Antimicrobial susceptibility patterns of 45 clinical isolates of S. aureus to Ethanol, hot water, cold water extracts of Sida acuta and lincomycin
Minimum Inhibitory Concentration (MIC) μg mL-1 of ethanol, hot water, cold water extract and lincomycin of 5 selected clinical isolates of S. aureus
Nd: not determined
Result of killing rate kinetic studies of ethanol leaf extracts of Sida acuta
|-: No microbial growth; (+): Microbial growth|
Result of killing rate kinetic studies of hot water leaf extracts of Sida acuta
(-) No microbial growth; (+) Microbial growth
Result of killing rate studies of cold water leaf extracts of Sida acuta
|(-) No microbial growth; (+) Microbial growth|
The folkloric use of Sida acuta in the treatment of a wide range of human diseases has been previously reported by Oboh et al. (2007), Agayi et al. (2008), Kayode (2006) and Simplice et al. (2007). The present study showed that Sida acuta has appreciable in vitro inhibitory activity against S. aureus isolates. This is consistent with the report of Anani et al. (2000), in which methanolic extract of Sida acuta was shown to be active against isolates of S. aureus among others. Of interest however, is that the S. aureus isolates used in the present study were obtained from the nasal cavity of HIV/AIDS patients. This probably infers that this plant material could serve as a potential candidate for the treatment of opportunistic infections caused by S. aureus among HIV/AIDS patients.

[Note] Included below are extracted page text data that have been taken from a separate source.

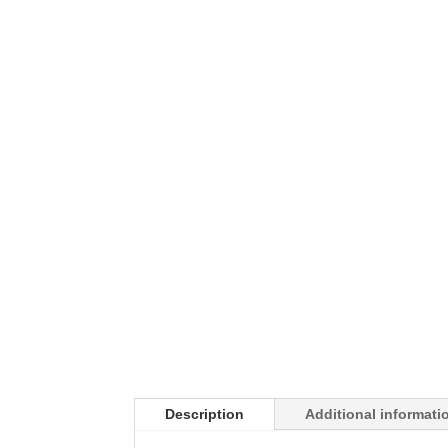
Description
Additional informati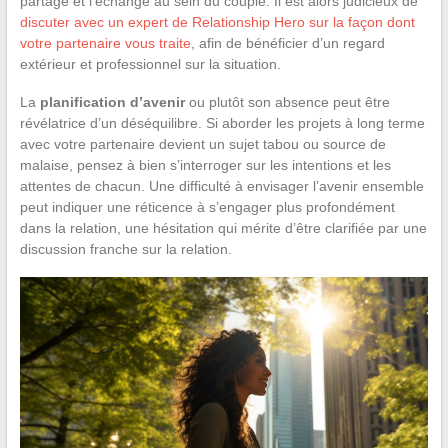
partage et l’échange au sein du couple. Il est alors judicieux de
discuter avec un expert de Relationship Hero sur la façon dont
votre partenaire vous traite
, afin de bénéficier d’un regard
extérieur et professionnel sur la situation.
La
planification d’avenir
ou plutôt son absence peut être
révélatrice d’un déséquilibre. Si aborder les projets à long terme
avec votre partenaire devient un sujet tabou ou source de
malaise, pensez à bien s’interroger sur les intentions et les
attentes de chacun. Une difficulté à envisager l’avenir ensemble
peut indiquer une réticence à s’engager plus profondément
dans la relation, une hésitation qui mérite d’être clarifiée par une
discussion franche sur la relation.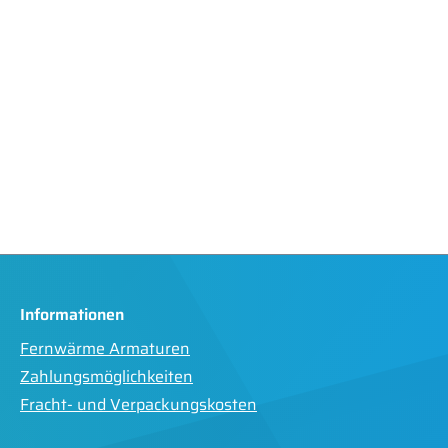
Informationen
Fernwärme Armaturen
Zahlungsmöglichkeiten
Fracht- und Verpackungskosten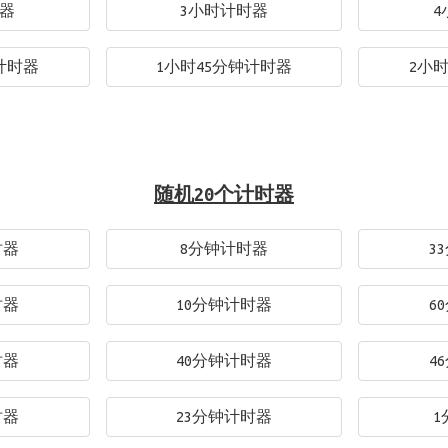
时器
3小时计时器
4
计时器
1小时45分钟计时器
2小
随机20个计时器
时器
8分钟计时器
3
时器
10分钟计时器
6
时器
40分钟计时器
4
时器
23分钟计时器
1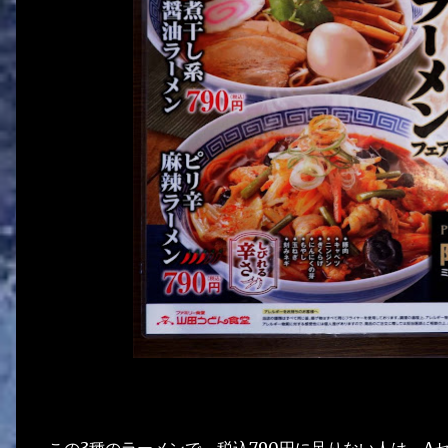
この3種のラーメンで、税込790円に足りない人は、A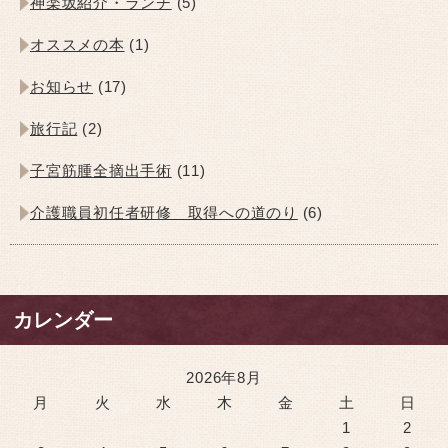
神楽坂紹介・ランチ
(5)
オススメの本
(1)
お知らせ
(17)
旅行記
(2)
子宮筋腫全摘出手術
(11)
介護職員初任者研修 取得への道のり
(6)
カレンダー
2026年8月
月
火
水
木
金
土
日
1
2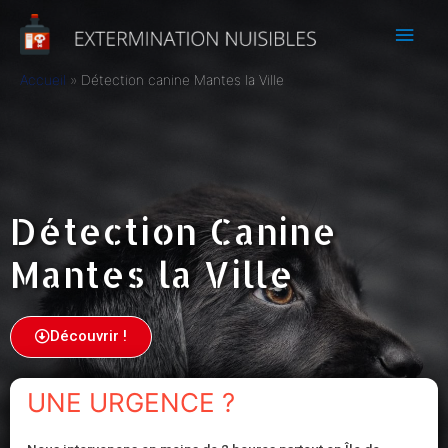
Accueil
Détection canine Mantes la Ville
Détection Canine
Mantes la Ville
Découvrir !
UNE URGENCE ?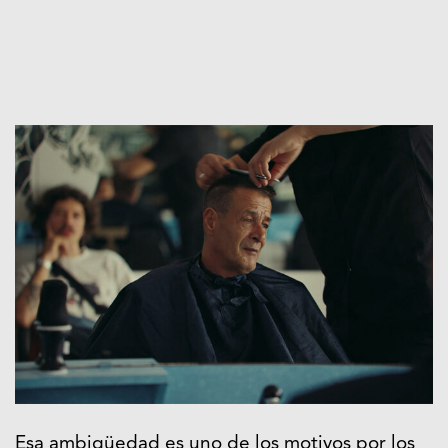
Esa ambigüedad es uno de los motivos por los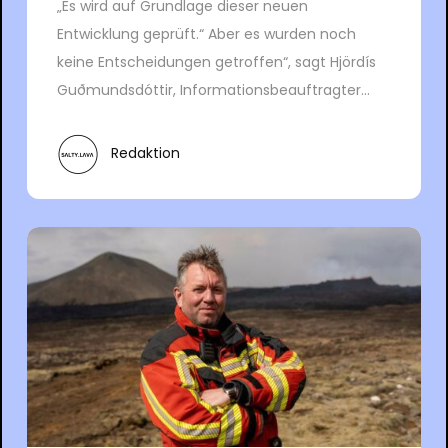
„Es wird auf Grundlage dieser neuen
Entwicklung geprüft.“ Aber es wurden noch
keine Entscheidungen getroffen“, sagt Hjördís
Guðmundsdóttir, Informationsbeauftragter...
Redaktion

It is important to note that while 86% of the S. aureus isolates used in this study were susceptible to ethanol extract of the plant material, 80% were to lincomycin (control). Similarly, whereas the Minimum Inhibitory Concentration (MIC) of the ethanol extract ranged from 0.962-1.8125 μg mL-1 that of the control antibiotic was 7.8125-31.25μg mL-1. This is quite encouraging, since crude ethanol extract was used in this study. It is obvious that further refinement of the crude extract may yield improved result. The isolation and purification of the active principles of the plant material used in this study, along with the screening of the specific components against S. aureus isolates is hereby advocated.
The killing rate study showed that ethanol and hot water extracts killed the test isolates faster than the cold water extracts. Generally, ethanol proved to be the best solvent for the extraction of the active ingredients from the plant material going by its faster rate of kill and higher inhibitory activity against the test isolates and the least MIC value. That the hot water extract produced higher inhibitory activity than the cold water in this research is consistent with previous report that hot water extracts contains higher quantities of plant constituents. The antibacterial activity of this plant material has been attributed to the presence of alkaloids, polyphenols and steroidal compounds (Dinan et al., 2001).
The findings of this study therefore, justifies the ethno medicinal use of Sida acuta against some infectious diseases. The further exploitation for the probable development of active agent against S. aureus, especially for HIV/AIDS patients is emphasized.